After nearly eight years away from the play-by-play microphone, Lampley, 75, returns Friday night on DAZN, calling the Times Square tripleheader of fights that feature Ryan Garcia, Devin Haney and Teofimo Lopez, with the assistance of former world champion Antonio Tarver and my former colleague at The Athletic, Mike Coppinger.
I unabashedly could not be happier for Jim, as he moves on from our two years together participating in the live chats with viewers on PPV.com.
That union began innocently when Lampley, feeling distanced by the sport, picked up the phone during the 2023 Terence Crawford-Errol Spence Jnr fight week and asked me how it was going, among my media peers and in my new side career as a real estate agent.
He told a riveting story of how one purchase of a New York apartment years ago set up several other housing transactions, including his new home in North Carolina.
Fascinated by the tale, I made it the lead story of my real estate newsletter, prompting a call a few days later from my PPV.com boss, Dale Hopkins.
“You know Jim Lampley?” Hopkins asked. “Do you think he’ll come work for us?”
“I can ask him,” I replied.
The opportunity to speak live with readers during big fights is something I love, and Lampley said he’d be up for it, too, both heightening the credibility and the intelligence of what we were doing.
While many in the chat wanted to hear Lampley’s play-by-play voice on the action, his ability to interact directly and entertain us all with unforgettable stories of fight weeks’ past made for a pleasing experience.
Lampley enhanced the chats by engaging in revealing sit-down interviews with fighters he’d either never or barely covered while with HBO, including Gervonta “Tank” Davis, Terence Crawford, David Benavidez, Jesse “Bam” Rodriguez, Ryan Garcia and Israil Madrimov, whom Lampley got to confirm the pronunciation of his last name as “Ma-Dream-ov,” something many of us failed to take notice of.
The respect those fighters showed was immense, Benavidez saying he longed for Lampley to call one of his fights.

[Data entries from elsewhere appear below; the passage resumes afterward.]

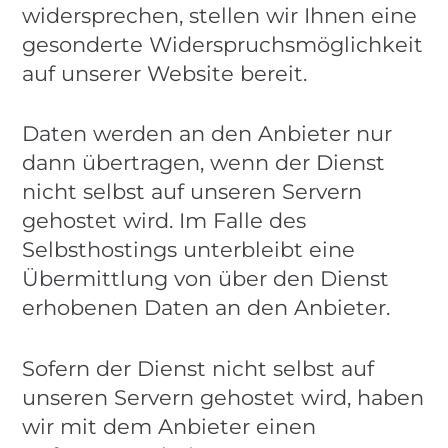
widersprechen, stellen wir Ihnen eine
gesonderte Widerspruchsmöglichkeit
auf unserer Website bereit.
Daten werden an den Anbieter nur
dann übertragen, wenn der Dienst
nicht selbst auf unseren Servern
gehostet wird. Im Falle des
Selbsthostings unterbleibt eine
Übermittlung von über den Dienst
erhobenen Daten an den Anbieter.
Sofern der Dienst nicht selbst auf
unseren Servern gehostet wird, haben
wir mit dem Anbieter einen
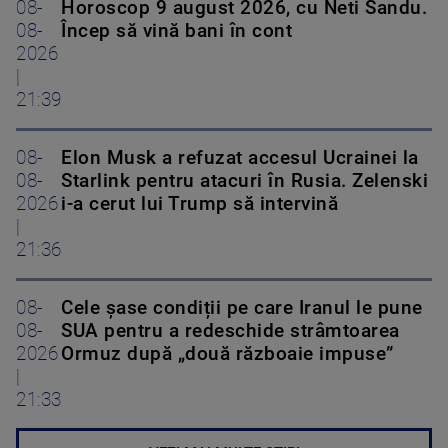
08-
Horoscop 9 august 2026, cu Neti Sandu.
08-
Încep să vină bani în cont
2026
|
21:39
08-
Elon Musk a refuzat accesul Ucrainei la
08-
Starlink pentru atacuri în Rusia. Zelenski
2026
i-a cerut lui Trump să intervină
|
21:36
08-
Cele șase condiții pe care Iranul le pune
08-
SUA pentru a redeschide strâmtoarea
2026
Ormuz după „două războaie impuse”
|
21:33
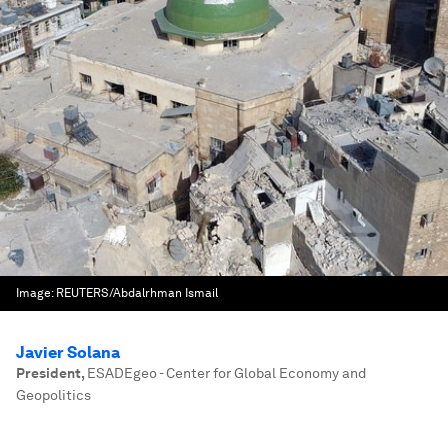
Image:
REUTERS/Abdalrhman Ismail
Javier Solana
President
,
ESADEgeo - Center for Global Economy and
Geopolitics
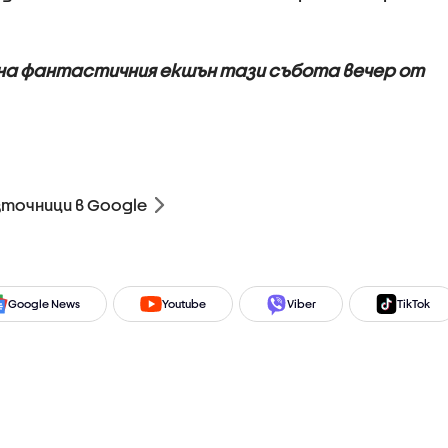
на фантастичния екшън тази събота вечер от
зточници в Google
Google News
Youtube
Viber
TikTok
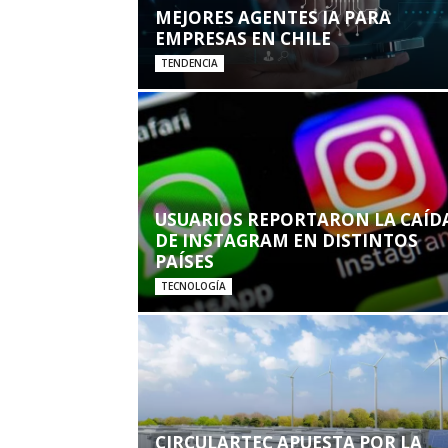
MEJORES AGENTES IA PARA
EMPRESAS EN CHILE
TENDENCIA
USUARIOS REPORTARON LA CAÍD
DE INSTAGRAM EN DISTINTOS
PAÍSES
TECNOLOGÍA
CIRCULARTEC APUESTA POR LA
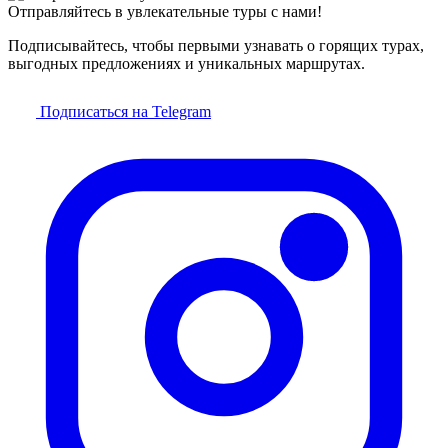
Отправляйтесь в увлекательные туры с нами!
Подписывайтесь, чтобы первыми узнавать о горящих турах,
выгодных предложениях и уникальных маршрутах.
Подписаться на Telegram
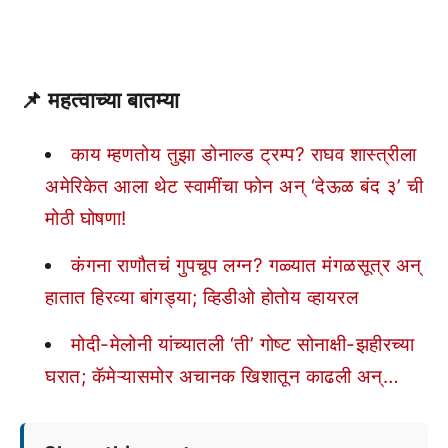
📌
महत्वाच्या बातम्या
काय म्हणतोय तुझा डोनाल्ड ट्रम्प? राघव शास्त्रीला
अमेरिकेत आला थेट स्वामींचा फोन अन् ‘देऊळ बंद ३’ ची
मोठी घोषणा!
कंगना राणौतचं गुपचूप लग्न? गळ्यात मंगळसूत्र अन्
हातात हिरव्या बांगड्या; व्हिडीओ होतोय व्हायरल
मोदी-मेलोनी यांच्यातली ‘ती’ गोष्ट सोनाक्षी-झहीरच्या
घरात; कॅमेऱ्यासमोर अचानक खिशातून काढली अन्…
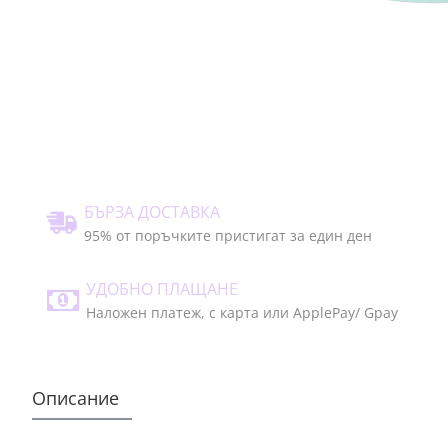
БЪРЗА ДОСТАВКА
95% от поръчките пристигат за един ден
УДОБНО ПЛАЩАНЕ
Наложен платеж, с карта или ApplePay/ Gpay
Описание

Typing wasn’t Lampley’s forte. Even though we retained an assistant to dictate his verbalized thoughts on the chat for a while, a few lost meanings convinced the perfectionist of English language to input the words himself, which would include pre-fight written breakdowns and responses to those in the chat wondering what he thought of the fight and the sport.

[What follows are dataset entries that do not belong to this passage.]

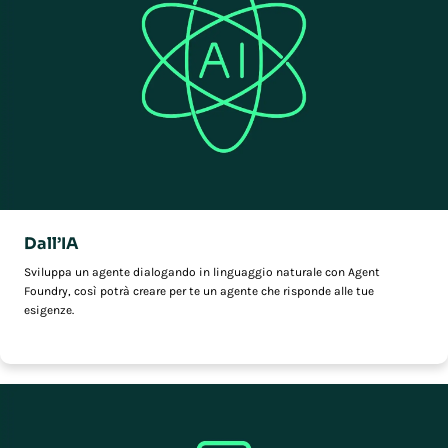
Dall’IA
Sviluppa un agente dialogando in linguaggio naturale con Agent
Foundry, così potrà creare per te un agente che risponde alle tue
esigenze.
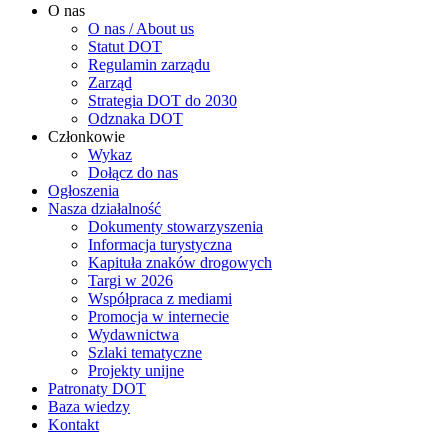
O nas
O nas / About us
Statut DOT
Regulamin zarządu
Zarząd
Strategia DOT do 2030
Odznaka DOT
Członkowie
Wykaz
Dołącz do nas
Ogłoszenia
Nasza działalność
Dokumenty stowarzyszenia
Informacja turystyczna
Kapituła znaków drogowych
Targi w 2026
Współpraca z mediami
Promocja w internecie
Wydawnictwa
Szlaki tematyczne
Projekty unijne
Patronaty DOT
Baza wiedzy
Kontakt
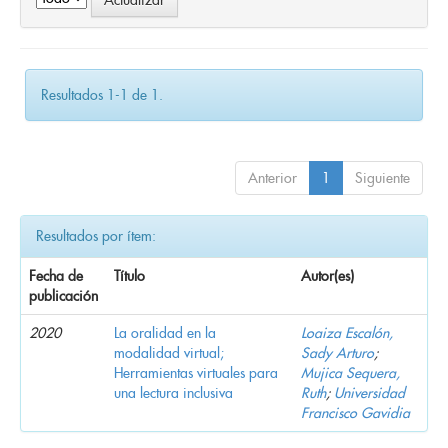
Resultados 1-1 de 1.
Anterior
1
Siguiente
Resultados por ítem:
Fecha de
Título
Autor(es)
publicación
2020
La oralidad en la
Loaiza Escalón,
modalidad virtual;
Sady Arturo
;
Herramientas virtuales para
Mujica Sequera,
una lectura inclusiva
Ruth
;
Universidad
Francisco Gavidia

There were times, however, particularly in our most recent March 1 coverage of the Davis-Lamont Roach Jnr lightweight title bout at Barclays Center in Brooklyn, when Lampley couldn’t help himself.

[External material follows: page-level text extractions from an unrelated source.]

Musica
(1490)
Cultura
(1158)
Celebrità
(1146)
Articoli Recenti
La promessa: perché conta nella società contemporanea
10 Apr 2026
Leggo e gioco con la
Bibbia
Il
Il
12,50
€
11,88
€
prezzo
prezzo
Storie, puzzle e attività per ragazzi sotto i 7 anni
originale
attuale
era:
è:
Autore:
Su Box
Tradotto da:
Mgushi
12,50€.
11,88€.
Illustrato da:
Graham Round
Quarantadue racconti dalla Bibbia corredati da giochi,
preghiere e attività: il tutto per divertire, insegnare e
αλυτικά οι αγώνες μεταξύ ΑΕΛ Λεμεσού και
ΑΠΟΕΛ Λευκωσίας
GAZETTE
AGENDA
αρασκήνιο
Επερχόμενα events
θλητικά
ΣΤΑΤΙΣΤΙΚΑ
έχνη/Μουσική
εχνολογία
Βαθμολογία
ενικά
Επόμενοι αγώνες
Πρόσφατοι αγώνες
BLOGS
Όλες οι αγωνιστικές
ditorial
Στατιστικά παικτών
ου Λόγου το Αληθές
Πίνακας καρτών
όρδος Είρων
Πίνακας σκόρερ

He’d completely set aside the chat duties and revert to being the award-winning play-by-play man, conversing with our former boxing world champion colleague Chris Algieri (who also deserves a high-profile broadcasting role) over the events of the stunning draw with spectacular insight and descriptions that I fervently sought to pass on to those in the chat.
The live chat wasn’t what Lampley was born for. Speaking directly to the fans, taking the pictures and painting them beautifully by expressing his remarkable mastery of the English language is what he was made for.
“I’m 75,” Lampley told me when I assured him his broadcast skills were undiminished.
At our February 1 chat of the Benavidez-David Morrell light-heavyweight fight, I noticed on “X” that Saudi Arabia’s Turki Alalshikh posted that Lampley should be back calling fights. I showed Lampley the post and he elicited a smile.
One month later, at the Davis-Roach fight in Brooklyn, an Alalshikh underling texted Lampley that Alalshikh wanted to meet him after the fight.
A couple days later, Lampley confirmed to me he was back where he belongs, calling fights, determined to notice everything relevant to the action.
How long it will last is uncertain, but as you’ll find in reading Lampley’s new book, “It Happened!”, his recall of the sport’s legacy, his awareness of defining moments and his ability to eloquently capture what it all means are purely golden skills.
So I think I say this both from me and all of you: Welcome back, my dear friend.